§ **EXTRACT PROVIDED**
··········

Example script illustrating how to fit the SOC model

Contents

Note

% This script assumes familiarity with the script that
% illustrates how to fit the CSS model (cssmodel_example.m).

Add code to the MATLAB path

addpath(genpath(fullfile(pwd,'code')));

Load data

% load data from the third dataset
load('dataset03.mat','betamn','betase');

Load stimuli

load('stimuli.mat','images');

Perform stimulus pre-processing (Part 1)

% extract the stimuli we need and then concatenate along the third dimension.
% (note that we fit only the first 99 (out of 156) stimuli;
% this corresponds to what was done in the paper.)
stimulus = images(69+(1:99));
stimulus = cat(3,stimulus{:});
clear images;

% resize the stimuli to 150 x 150 to reduce computational time.
% use single-format to save memory.
temp = zeros(150,150,size(stimulus,3),'single');
for p=1:size(stimulus,3)
  temp(:,:,p) = imresize(single(stimulus(:,:,p)),[150 150],'cubic');
end
stimulus = temp;
clear temp;

% ensure that all values are between 0 and 254.
% rescale values to the range [0,1].
% subtract off the background luminance (0.5).
% after these steps, all pixel values will be in the
% range [-.5,.5] with the background corresponding to 0.
stimulus(stimulus < 0) = 0;
stimulus(stimulus > 254) = 254;
stimulus = stimulus/254 - 0.5;

% pad the stimulus with zeros (to reduce edge effects).
% the new resolution is 180 x 180 (15-pixel padding on each side).
stimulus = placematrix(zeros(180,180,size(stimulus,3),'single'),stimulus);

% inspect one of the stimuli
figure;
imagesc(stimulus(:,:,100));
axis image tight;
caxis([-.5 .5]);
colormap(gray);
colorbar;
title('Stimulus');

Perform stimulus pre-processing (Part 2)

% thus far, we have performed very basic pre-processing of the stimulus.  now,
% we will proceed to perform more specialized operations that can be considered
% to be a more integral part of the SOC model.  the reason that we consider these
% operations to be "pre-processing" is these operations come before the
% operations that we are primarily concerned with in this example script.
%
% essentially, the goal of this script is to fit certain model parameters; any
% pre-computations we can perform prior to the fitting of these parameters
% will help reduce computational time.

% apply Gabor filters to the stimuli.  filters occur at different positions,
% orientations, and phases.  there are several parameters that govern the
% design of the filters:
%   the number of cycles per image is 37.5*(180/150)
%   the spatial frequency bandwidth of the filters is 1 octave
%   the separation of adjacent filters is 1 std dev of the Gaussian envelopes
%     (this results in a 90 x 90 grid of positions)
%   filters occur at 8 orientations
%   filters occur at 2 phases (between 0 and pi)

··········

§ **DATA RECORDS**

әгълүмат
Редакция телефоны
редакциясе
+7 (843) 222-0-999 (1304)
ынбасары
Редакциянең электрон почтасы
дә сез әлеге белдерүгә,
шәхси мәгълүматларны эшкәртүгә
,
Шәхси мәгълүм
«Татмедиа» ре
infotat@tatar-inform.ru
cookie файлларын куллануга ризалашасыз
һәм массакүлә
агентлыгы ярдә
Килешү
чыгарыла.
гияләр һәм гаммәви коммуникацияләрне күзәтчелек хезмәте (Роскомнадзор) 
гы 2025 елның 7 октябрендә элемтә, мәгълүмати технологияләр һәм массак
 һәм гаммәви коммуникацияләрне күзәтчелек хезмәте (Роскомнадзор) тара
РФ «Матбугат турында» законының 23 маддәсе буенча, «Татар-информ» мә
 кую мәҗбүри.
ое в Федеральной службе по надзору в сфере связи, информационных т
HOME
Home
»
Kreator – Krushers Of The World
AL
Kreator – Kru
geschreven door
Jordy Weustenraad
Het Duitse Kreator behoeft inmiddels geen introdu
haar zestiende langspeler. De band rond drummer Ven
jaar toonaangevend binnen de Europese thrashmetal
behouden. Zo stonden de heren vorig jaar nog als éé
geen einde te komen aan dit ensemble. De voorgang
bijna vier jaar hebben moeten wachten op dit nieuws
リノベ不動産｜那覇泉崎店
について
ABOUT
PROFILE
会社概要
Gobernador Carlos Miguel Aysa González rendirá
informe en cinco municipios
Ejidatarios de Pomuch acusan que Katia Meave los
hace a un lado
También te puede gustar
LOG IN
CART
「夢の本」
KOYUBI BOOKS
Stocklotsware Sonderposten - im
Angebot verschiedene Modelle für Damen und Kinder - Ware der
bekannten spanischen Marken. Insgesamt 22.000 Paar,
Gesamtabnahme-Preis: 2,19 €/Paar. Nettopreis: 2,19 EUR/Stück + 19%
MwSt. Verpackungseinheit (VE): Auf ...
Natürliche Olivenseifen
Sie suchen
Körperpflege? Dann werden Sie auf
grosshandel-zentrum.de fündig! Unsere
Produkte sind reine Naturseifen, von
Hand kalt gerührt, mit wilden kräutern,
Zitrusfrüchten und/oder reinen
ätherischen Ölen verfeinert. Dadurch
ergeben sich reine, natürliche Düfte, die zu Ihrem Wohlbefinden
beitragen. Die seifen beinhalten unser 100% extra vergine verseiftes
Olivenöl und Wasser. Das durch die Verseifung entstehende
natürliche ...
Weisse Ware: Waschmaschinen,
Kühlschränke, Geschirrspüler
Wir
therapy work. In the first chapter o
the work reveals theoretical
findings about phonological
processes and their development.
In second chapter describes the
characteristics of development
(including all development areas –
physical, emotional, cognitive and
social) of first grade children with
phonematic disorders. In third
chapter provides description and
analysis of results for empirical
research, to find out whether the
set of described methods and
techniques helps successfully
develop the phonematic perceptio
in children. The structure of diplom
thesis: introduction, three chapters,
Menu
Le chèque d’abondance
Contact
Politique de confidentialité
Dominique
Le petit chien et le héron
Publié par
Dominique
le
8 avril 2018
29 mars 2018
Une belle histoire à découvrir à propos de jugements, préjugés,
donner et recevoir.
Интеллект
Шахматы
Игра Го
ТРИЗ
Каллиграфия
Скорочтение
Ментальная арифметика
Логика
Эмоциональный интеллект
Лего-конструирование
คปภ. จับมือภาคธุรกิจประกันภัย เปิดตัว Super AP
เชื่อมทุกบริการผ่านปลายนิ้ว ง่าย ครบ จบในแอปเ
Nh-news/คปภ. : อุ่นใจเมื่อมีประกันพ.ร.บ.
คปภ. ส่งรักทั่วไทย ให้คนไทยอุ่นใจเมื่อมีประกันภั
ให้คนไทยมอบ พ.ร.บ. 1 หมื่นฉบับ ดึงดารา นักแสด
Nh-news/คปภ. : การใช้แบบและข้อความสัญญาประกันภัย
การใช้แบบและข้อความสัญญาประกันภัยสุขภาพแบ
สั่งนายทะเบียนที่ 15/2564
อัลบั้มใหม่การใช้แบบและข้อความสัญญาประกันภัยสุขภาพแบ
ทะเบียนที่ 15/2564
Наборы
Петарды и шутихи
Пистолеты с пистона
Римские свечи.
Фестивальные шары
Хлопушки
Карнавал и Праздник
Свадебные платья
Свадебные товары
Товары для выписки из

··········

§ **TASK REQUIREMENTS**
(a) In the SOC model script, list every design parameter given for the Gabor filters, along with its stated value.
(b) Copy the part of the SOC model script starting at "temp = zeros(150,150,size(stimulus,3),'single');" and ending at "between 0 and 254.".
(c) Carry on the SOC model script from the point where it stops.

§ **TASK-BY-TASK OUTPUTS**
(a)
- Number of cycles per image: 37.5*(180/150)
- Spatial frequency bandwidth: 1 octave
- Separation of adjacent filters: 1 std dev of the Gaussian envelopes (giving a 90 x 90 grid of positions)
- Number of orientations: 8
- Number of phases: 2 (between 0 and pi)

(b)
temp = zeros(150,150,size(stimulus,3),'single');
for p=1:size(stimulus,3)
  temp(:,:,p) = imresize(single(stimulus(:,:,p)),[150 150],'cubic');
end
stimulus = temp;
clear temp;

% ensure that all values are between 0 and 254.

(c)
%   the Gaussian envelopes are thresholded at .01
%   filters are scaled to have an equivalent Michelson contrast of 1
%   the dot-product between each filter and each stimulus is computed
% after this step, stimulus is images x phases*orientations*positions.
stimulus = applymultiscalegaborfilters(reshape(stimulus,180*180,[])', ...
  37.5*(180/150),-1,1,8,2,.01,2,0);
grid is 90 x 90, gbrsize is 14 (sd is 2.2486875016), indices is [1 3 5 7 9 11 13 15 17 19 21 23 25 27 29 31 33 35 37 39 41 43 45 47 49 51 53 55 57 59 61 63 65 67 69 71 73 75 77 79 81 83 85 87 89 91 93 95 97 99 101 103 105 107 109 111 113 115 117 119 121 123 125 127 129 131 133 135 137 139 141 143 145 147 149 151 153 155 157 159 161 163 165 167 169 171 173 175 177 179]
% compute the square root of the sum of the squares of the outputs of
% quadrature-phase filter pairs (this is the standard complex-cell energy model).
% after this step, stimulus is images x orientations*positions.
stimulus = sqrt(blob(stimulus.^2,2,2));

% compute the population term in the divisive-normalization equation.
% this term is simply the average across the complex-cell outputs
% at each position (averaging across orientation).
stimulusPOP = blob(stimulus,2,8)/8;

% repeat the population term for each of the orientations
stimulusPOP = upsamplematrix(stimulusPOP,8,2,[],'nearest');

% apply divisive normalization to the complex-cell outputs.  there are two parameters
% that influence this operation: an exponent term (r) and a semi-saturation term (s).
% the parameter values specified here were determined through a separate fitting
% procedure (see paper for details).  for the purposes of this script, we will
% simply hard-code the parameter values here and not worry about attempting to fit
% the parameters.
r = 1;
s = 0.5;
stimulus = stimulus.^r ./ (s.^r + stimulusPOP.^r);
clear stimulusPOP;

% sum across orientation.  after this step, stimulus is images x positions.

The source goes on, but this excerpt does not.